The `select_answer` is also tweaked to be more extensible-event like although is essentially
the same:
m.select\_answer
```
"m.select_answer": {
"version": "1",
"conf_id": "1674732106391mz4ygIc84Q2Z6mJ5",
"call_id": "35657a5b793ce",
"party_id": "123456",
"selected_party_id": "678910",
}
```
Once the client receives this, it decides what tracks it wants to receive and then sends
a subscribe message over the data channel:
m.call.subscribe
```
"m.call.subscribe": {
"seq": 1,
"media_uuids": {
"aaaa-aaaa-aaaaaa-aaaa-aaaa": {
"width": 1024,
"height": 576,
},
"bbbb-bbbb-bbbbbb-bbbb-bbbb": {},
},
},
```
This has also been rearrnaged a little to make the media UUIDs the keys and remove the
unsubscribe section which is unnecessary if we always send the complete set of tracks we
want to receive (we unsubscribe by just removing the media UUID from the dict).

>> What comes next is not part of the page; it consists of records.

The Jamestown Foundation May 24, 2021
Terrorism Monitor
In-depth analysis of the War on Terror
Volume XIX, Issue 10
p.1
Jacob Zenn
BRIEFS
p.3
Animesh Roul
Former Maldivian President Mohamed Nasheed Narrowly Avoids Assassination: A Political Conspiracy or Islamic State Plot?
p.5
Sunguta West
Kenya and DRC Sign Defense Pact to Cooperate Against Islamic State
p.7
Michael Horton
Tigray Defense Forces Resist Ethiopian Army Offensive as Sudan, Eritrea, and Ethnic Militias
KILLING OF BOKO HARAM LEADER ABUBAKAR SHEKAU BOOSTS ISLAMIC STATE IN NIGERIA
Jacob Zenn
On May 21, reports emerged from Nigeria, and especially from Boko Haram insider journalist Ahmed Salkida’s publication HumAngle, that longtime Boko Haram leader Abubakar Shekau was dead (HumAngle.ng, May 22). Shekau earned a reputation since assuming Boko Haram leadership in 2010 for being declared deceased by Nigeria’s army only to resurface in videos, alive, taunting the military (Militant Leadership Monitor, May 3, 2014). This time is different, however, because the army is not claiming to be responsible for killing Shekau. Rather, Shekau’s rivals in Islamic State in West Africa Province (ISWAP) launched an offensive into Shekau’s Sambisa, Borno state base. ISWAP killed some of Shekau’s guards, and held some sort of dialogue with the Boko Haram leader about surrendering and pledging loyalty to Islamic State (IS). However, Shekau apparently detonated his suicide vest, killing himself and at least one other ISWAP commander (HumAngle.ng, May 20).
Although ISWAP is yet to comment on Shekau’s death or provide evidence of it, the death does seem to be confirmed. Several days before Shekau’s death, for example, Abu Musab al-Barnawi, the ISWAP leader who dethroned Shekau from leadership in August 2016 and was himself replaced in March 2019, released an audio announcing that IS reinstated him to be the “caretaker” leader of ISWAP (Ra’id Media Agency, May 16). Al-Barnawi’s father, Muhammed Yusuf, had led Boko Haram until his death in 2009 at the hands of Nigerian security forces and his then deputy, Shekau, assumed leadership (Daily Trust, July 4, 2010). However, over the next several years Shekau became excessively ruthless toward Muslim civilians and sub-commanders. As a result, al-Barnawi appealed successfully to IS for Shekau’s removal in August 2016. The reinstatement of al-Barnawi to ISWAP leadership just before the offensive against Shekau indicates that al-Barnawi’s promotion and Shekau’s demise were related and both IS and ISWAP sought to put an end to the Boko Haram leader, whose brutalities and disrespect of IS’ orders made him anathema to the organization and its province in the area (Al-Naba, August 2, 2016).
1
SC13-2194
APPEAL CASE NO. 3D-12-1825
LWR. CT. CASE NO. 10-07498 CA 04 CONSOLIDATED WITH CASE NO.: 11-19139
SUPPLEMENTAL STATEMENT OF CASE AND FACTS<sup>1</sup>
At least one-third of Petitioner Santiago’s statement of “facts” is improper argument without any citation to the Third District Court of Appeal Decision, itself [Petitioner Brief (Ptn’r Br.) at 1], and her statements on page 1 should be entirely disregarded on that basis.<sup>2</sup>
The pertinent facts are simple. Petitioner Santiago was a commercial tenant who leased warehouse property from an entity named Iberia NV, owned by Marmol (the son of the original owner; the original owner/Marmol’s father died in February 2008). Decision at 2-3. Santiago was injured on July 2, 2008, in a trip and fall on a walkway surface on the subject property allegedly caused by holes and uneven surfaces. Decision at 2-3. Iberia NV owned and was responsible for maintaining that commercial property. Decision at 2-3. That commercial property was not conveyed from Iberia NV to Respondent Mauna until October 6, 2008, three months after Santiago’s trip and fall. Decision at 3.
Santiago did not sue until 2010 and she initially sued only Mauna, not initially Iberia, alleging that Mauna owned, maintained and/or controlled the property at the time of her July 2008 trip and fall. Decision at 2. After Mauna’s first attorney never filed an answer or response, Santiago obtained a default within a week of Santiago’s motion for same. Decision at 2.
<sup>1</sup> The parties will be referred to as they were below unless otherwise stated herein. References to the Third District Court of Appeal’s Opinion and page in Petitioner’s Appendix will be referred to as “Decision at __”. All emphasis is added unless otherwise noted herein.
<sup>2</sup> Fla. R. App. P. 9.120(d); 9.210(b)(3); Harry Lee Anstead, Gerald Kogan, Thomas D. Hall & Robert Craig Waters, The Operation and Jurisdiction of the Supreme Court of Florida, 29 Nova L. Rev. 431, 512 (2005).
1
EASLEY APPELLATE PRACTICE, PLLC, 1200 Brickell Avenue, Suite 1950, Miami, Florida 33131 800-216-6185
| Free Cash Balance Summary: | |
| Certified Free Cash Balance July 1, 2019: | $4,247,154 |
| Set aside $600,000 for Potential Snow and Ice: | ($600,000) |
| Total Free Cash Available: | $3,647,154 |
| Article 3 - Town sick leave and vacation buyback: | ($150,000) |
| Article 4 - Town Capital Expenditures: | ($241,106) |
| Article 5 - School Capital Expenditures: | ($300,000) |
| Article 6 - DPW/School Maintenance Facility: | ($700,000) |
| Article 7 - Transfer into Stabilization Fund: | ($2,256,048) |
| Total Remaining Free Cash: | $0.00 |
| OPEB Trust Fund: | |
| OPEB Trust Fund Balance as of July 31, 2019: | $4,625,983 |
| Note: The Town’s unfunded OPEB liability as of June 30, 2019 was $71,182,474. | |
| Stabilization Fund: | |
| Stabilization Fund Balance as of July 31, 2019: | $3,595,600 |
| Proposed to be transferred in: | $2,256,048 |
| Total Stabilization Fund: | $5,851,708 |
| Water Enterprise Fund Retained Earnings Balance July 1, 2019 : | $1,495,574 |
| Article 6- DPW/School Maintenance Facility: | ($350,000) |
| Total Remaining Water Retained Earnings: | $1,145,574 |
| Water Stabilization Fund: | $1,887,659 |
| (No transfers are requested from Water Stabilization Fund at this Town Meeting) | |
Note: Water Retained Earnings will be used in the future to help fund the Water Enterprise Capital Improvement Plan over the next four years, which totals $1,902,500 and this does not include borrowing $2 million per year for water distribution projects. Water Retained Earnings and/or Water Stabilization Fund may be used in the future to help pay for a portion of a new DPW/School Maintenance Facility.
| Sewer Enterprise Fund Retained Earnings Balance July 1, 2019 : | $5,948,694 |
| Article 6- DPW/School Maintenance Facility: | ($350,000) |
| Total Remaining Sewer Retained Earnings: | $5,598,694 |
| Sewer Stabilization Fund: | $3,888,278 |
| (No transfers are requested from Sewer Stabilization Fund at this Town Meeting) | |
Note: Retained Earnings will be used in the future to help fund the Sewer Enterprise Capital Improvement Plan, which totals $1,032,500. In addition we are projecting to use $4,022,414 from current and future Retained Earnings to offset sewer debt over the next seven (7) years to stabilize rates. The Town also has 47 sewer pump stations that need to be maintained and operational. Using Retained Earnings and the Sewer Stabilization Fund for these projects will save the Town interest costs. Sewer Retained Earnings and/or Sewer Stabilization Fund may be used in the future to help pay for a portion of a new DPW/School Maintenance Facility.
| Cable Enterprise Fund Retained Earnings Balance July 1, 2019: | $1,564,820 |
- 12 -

This also now contains a sequence number, so the focus can reply with a an ack:
m.call.ack
```
"m.call.ack": {
"seq": 1,
"result": "success",
}
```
...or an error:
m.call.ack
```
"m.call.ack": {
"seq": 1,
"result": "error",
"errcode": "M_UNKNOWN",
"error": "Internal server error",
}
```
This may give some indication as to why some tracks were not available (should it have errors per
media UUID, perhaps?)
If the focus needs to renegotiate to send the tracks, it does so, describing the media UUIDs it intends to send on the
transceivers once the negotiation is complete:
m.call.negotiate
```
{
"m.negotiate": {
"version": 1,
"call_id": "35657a5b793ce",
"conf_id": "bbe53499f82e3",
"lifetime": 60000,
"party_id": "123456",
"description": {
"type": "offer",
"sdp": "[...]",
}
},
"m.tracks.describe": {
"1": { // transceiver mid 1
"media_uuid": "aaaa-aaaa-aaaaaa-aaaa-aaaa",
"media_group_uuid": "1234-1234-123456-1234-1234", // rather than 'track group ID' to match media UUID?
"purpose": "m.usermedia",
"kind": "video"
},
"2": {
"media_uuid": "bbbb-bbbb-bbbbbb-bbbb-bbbb",
"media_group_uuid": "1234-1234-123456-1234-1234",
"purpose": "m.usermedia",
"kind": "audio",
},
},
}
```
Note that the content of this event is practically *identical* to the invite sent in a full mesh call. The purpose
is the same: to describe what tracks are being sent on each transceiver. In this case, the `purpose` and `kind` fields
are redundant since the client already knows them: they're included for symmetry. User IDs and device IDs are omitted,
howerver, as the client equally already knows what user IDs the media UUIDs correspond to, and this keeps it the same as
a full mesh track description.
Or it may already have enough spare transceivers and not need to negotiate, in which case it simply sends the same
track description block without a negotiation (and with event type `m.tracks.describe`.